Spring JDBC批量插入

1. 概述

在本教程中，我们将学习如何使用 Spring JDBC Batch 支持将大量数据有效地插入到我们的目标 RDBMS 中，并且我们将比较使用批量插入与多个单个插入的性能。

2. 了解批处理

一旦我们的应用程序建立了与数据库的连接，我们就可以一次执行多个 SQL 语句，而不是一个接一个地发送每个语句。因此，我们大大减少了通信开销。

实现此目的的一种选择是使用 Spring JDBC API，这是以下部分的重点。

2.1. 支持数据库

尽管JDBC API提供了批处理功能，但不能保证我们使用的底层 JDBC 驱动程序确实实现了这些 API 并支持此功能。

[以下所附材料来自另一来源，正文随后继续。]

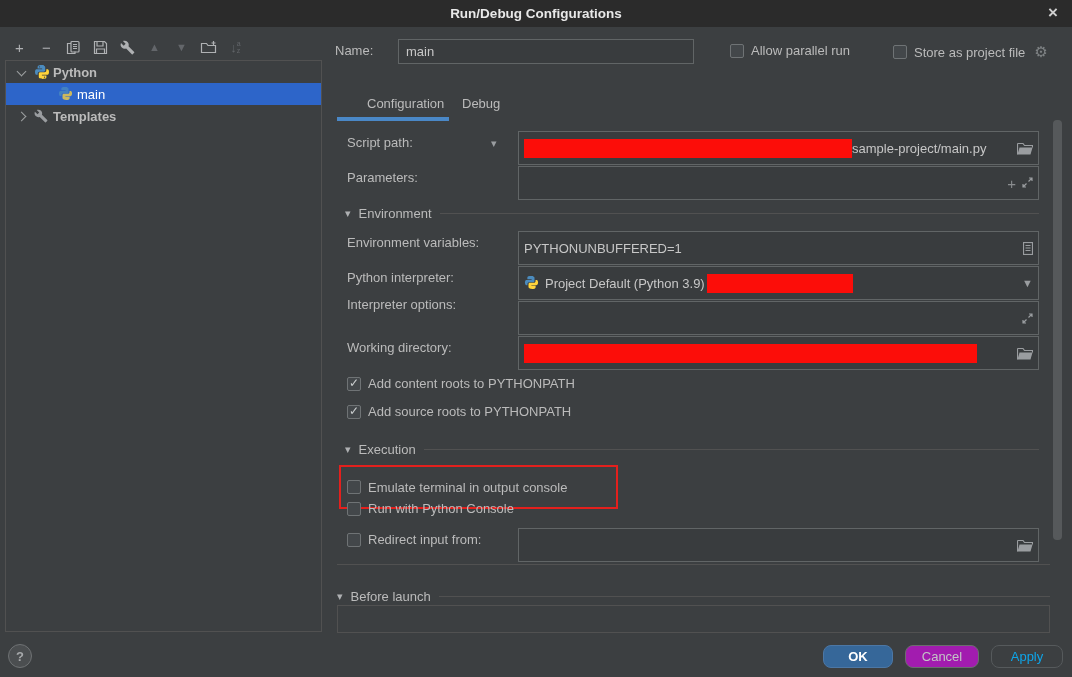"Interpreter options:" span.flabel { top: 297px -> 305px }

Spring 提供了一个名为JdbcUtils.supportsBatchUpdates()的实用方法，它将 JDBC连接作为参数，并简单地返回true或false。然而，在大多数使用JdbcTemplate API 的情况下，Spring 已经为我们检查了它，否则会回退到常规行为。

2.2. 可能影响整体性能的因素

插入大量数据时，我们应该考虑几个方面：

我们创建的与数据库服务器对话的连接数
我们插入的表
我们为执行单个逻辑任务所做的数据库请求数

通常，为了克服第一点，我们使用连接池。这有助于重用现有连接而不是创建新连接。

另一个重要的点是目标表。准确地说，我们拥有的索引列越多，性能就越差，因为数据库服务器需要在每个新行之后调整索引。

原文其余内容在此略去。